What to produce:
Exactly repeat all the records below, omitting the images they hold.

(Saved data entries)
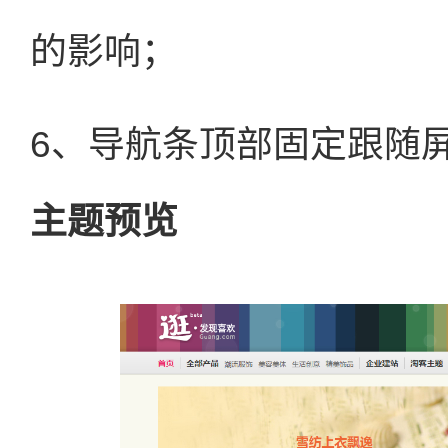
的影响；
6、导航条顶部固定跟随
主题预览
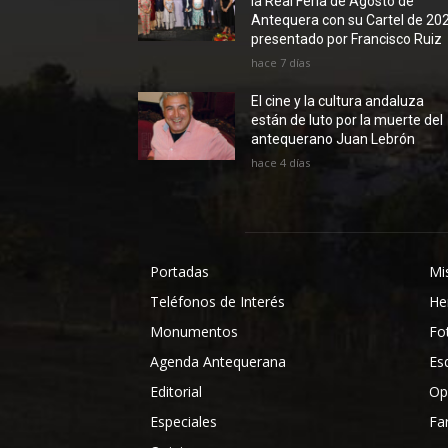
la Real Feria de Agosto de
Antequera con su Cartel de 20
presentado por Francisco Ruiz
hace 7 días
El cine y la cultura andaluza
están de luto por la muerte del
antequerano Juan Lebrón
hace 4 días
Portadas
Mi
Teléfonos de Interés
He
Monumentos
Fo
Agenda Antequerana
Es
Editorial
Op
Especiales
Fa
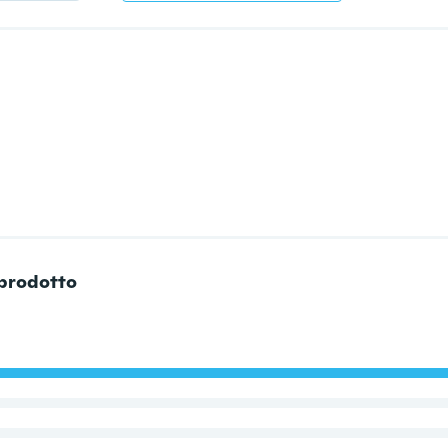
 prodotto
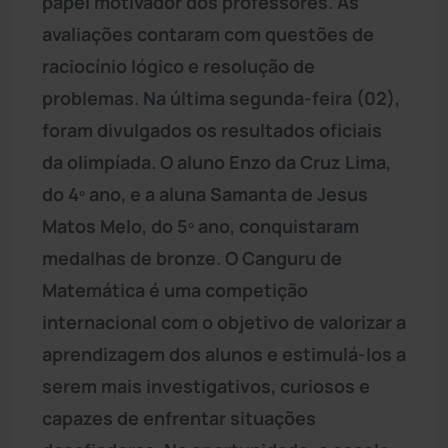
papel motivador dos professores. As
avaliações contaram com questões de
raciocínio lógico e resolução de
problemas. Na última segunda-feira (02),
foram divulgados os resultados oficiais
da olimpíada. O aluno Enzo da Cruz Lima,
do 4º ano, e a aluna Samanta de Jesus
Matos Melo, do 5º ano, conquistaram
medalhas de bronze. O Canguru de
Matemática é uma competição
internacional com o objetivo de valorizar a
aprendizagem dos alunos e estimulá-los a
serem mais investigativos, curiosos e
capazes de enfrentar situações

Output below:
的影响；
6、导航条顶部固定跟随
主题预览
la Real Feria de Agosto de
Antequera con su Cartel de 20
presentado por Francisco Ruiz
hace 7 días
El cine y la cultura andaluza
están de luto por la muerte del
antequerano Juan Lebrón
hace 4 días
Portadas
Mi
Teléfonos de Interés
He
Monumentos
Fo
Agenda Antequerana
Es
Editorial
Op
Especiales
Fa
 prodotto
papel motivador dos professores. As
avaliações contaram com questões de
raciocínio lógico e resolução de
problemas. Na última segunda-feira (02),
foram divulgados os resultados oficiais
da olimpíada. O aluno Enzo da Cruz Lima,
do 4º ano, e a aluna Samanta de Jesus
Matos Melo, do 5º ano, conquistaram
medalhas de bronze. O Canguru de
Matemática é uma competição
internacional com o objetivo de valorizar a
aprendizagem dos alunos e estimulá-los a
serem mais investigativos, curiosos e
capazes de enfrentar situações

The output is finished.